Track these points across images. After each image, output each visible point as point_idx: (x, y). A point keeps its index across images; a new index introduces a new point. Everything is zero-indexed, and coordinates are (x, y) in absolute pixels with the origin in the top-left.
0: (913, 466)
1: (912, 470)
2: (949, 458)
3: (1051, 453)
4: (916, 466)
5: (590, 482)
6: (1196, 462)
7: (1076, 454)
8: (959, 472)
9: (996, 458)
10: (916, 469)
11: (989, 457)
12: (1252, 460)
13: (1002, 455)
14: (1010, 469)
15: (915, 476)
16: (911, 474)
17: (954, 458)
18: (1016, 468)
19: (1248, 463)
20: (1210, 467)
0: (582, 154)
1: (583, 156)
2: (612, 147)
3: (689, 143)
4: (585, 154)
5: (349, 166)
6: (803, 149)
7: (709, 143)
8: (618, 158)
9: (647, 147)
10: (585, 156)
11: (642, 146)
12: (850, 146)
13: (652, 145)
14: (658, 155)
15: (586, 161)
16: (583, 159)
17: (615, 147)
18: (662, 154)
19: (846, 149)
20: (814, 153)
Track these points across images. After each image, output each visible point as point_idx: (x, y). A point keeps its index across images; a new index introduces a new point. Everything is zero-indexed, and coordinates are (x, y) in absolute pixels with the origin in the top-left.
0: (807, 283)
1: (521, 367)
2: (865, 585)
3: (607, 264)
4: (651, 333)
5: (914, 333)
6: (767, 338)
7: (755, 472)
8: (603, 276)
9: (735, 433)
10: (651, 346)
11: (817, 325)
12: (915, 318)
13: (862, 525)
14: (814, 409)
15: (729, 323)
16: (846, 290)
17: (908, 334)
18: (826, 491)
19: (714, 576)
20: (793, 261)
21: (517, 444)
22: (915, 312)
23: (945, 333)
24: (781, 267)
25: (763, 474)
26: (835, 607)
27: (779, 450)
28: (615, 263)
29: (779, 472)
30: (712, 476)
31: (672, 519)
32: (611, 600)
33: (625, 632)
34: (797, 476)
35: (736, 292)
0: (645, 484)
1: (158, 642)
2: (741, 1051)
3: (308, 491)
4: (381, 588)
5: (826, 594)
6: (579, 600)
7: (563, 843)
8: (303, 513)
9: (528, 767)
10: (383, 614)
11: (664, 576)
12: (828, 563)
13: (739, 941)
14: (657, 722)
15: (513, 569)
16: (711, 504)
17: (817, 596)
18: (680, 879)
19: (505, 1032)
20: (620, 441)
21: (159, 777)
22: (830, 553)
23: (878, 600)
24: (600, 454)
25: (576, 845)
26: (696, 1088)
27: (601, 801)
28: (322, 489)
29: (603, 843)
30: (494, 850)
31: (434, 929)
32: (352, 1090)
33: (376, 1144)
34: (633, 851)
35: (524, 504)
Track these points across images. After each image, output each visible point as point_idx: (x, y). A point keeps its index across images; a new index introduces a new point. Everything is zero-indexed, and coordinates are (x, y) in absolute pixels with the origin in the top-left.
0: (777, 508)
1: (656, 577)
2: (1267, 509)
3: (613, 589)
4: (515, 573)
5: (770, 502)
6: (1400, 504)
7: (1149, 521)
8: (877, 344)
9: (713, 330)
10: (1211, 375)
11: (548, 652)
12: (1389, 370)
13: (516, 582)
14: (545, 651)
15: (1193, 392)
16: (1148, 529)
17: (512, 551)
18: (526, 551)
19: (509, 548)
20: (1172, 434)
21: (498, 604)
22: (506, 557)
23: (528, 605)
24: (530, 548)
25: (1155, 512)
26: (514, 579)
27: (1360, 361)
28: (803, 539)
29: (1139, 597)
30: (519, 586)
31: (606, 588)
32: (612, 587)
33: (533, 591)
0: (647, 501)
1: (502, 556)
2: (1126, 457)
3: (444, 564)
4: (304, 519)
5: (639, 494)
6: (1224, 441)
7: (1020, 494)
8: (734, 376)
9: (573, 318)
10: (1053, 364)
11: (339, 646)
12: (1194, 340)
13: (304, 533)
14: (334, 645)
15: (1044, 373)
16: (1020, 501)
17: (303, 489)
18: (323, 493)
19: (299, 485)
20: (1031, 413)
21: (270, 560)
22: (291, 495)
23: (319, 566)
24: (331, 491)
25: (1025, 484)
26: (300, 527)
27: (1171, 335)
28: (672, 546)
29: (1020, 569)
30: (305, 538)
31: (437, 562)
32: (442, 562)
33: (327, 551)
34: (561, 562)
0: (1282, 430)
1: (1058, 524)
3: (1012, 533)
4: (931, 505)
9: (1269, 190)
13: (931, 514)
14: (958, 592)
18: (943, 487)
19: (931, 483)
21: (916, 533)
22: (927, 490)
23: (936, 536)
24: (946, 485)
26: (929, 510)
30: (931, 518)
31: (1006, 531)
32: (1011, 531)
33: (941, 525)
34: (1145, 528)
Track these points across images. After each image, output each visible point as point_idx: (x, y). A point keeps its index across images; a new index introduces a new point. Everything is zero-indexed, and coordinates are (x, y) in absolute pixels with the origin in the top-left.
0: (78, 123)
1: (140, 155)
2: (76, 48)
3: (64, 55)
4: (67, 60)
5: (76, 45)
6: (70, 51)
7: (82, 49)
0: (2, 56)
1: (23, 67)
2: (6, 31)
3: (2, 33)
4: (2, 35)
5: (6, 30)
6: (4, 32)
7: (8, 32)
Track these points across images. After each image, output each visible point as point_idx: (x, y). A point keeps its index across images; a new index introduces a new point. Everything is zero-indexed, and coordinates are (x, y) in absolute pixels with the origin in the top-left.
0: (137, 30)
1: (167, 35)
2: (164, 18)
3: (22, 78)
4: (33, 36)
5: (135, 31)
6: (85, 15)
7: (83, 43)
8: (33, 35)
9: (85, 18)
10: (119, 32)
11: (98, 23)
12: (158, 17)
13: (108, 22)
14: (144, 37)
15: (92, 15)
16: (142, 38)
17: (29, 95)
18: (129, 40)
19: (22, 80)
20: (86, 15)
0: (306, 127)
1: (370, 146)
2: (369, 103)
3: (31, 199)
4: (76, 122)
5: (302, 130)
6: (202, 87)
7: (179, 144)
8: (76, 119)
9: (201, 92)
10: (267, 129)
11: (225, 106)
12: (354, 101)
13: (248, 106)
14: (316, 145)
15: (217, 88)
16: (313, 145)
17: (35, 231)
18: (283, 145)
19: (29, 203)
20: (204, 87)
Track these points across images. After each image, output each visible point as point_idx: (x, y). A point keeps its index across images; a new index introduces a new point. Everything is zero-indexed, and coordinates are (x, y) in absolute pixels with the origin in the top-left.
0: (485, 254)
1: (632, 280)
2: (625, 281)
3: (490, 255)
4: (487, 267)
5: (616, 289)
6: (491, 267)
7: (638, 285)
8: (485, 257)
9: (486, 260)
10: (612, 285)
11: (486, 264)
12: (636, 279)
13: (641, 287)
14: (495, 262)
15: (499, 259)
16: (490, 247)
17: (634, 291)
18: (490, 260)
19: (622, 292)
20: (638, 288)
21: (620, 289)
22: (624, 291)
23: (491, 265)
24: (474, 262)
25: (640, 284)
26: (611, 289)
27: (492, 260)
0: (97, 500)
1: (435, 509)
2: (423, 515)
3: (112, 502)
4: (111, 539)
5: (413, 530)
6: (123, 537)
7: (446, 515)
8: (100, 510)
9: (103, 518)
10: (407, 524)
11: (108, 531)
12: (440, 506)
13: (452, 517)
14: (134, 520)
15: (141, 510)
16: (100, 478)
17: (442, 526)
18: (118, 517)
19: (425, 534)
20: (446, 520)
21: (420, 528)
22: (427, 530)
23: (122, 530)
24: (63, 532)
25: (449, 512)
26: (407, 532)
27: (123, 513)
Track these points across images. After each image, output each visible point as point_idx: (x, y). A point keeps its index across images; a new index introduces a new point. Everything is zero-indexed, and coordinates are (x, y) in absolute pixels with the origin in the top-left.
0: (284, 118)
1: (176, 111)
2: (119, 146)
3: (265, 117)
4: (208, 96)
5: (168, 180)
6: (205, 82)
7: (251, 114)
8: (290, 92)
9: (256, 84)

*WHAT TO WORK ON*
Referring to the material above, set down exactly the lines between the line with "5: (914, 333)" and the line with "34: (797, 476)", inclusive, and no other lines.

*TASK RESPONSE*
5: (914, 333)
6: (767, 338)
7: (755, 472)
8: (603, 276)
9: (735, 433)
10: (651, 346)
11: (817, 325)
12: (915, 318)
13: (862, 525)
14: (814, 409)
15: (729, 323)
16: (846, 290)
17: (908, 334)
18: (826, 491)
19: (714, 576)
20: (793, 261)
21: (517, 444)
22: (915, 312)
23: (945, 333)
24: (781, 267)
25: (763, 474)
26: (835, 607)
27: (779, 450)
28: (615, 263)
29: (779, 472)
30: (712, 476)
31: (672, 519)
32: (611, 600)
33: (625, 632)
34: (797, 476)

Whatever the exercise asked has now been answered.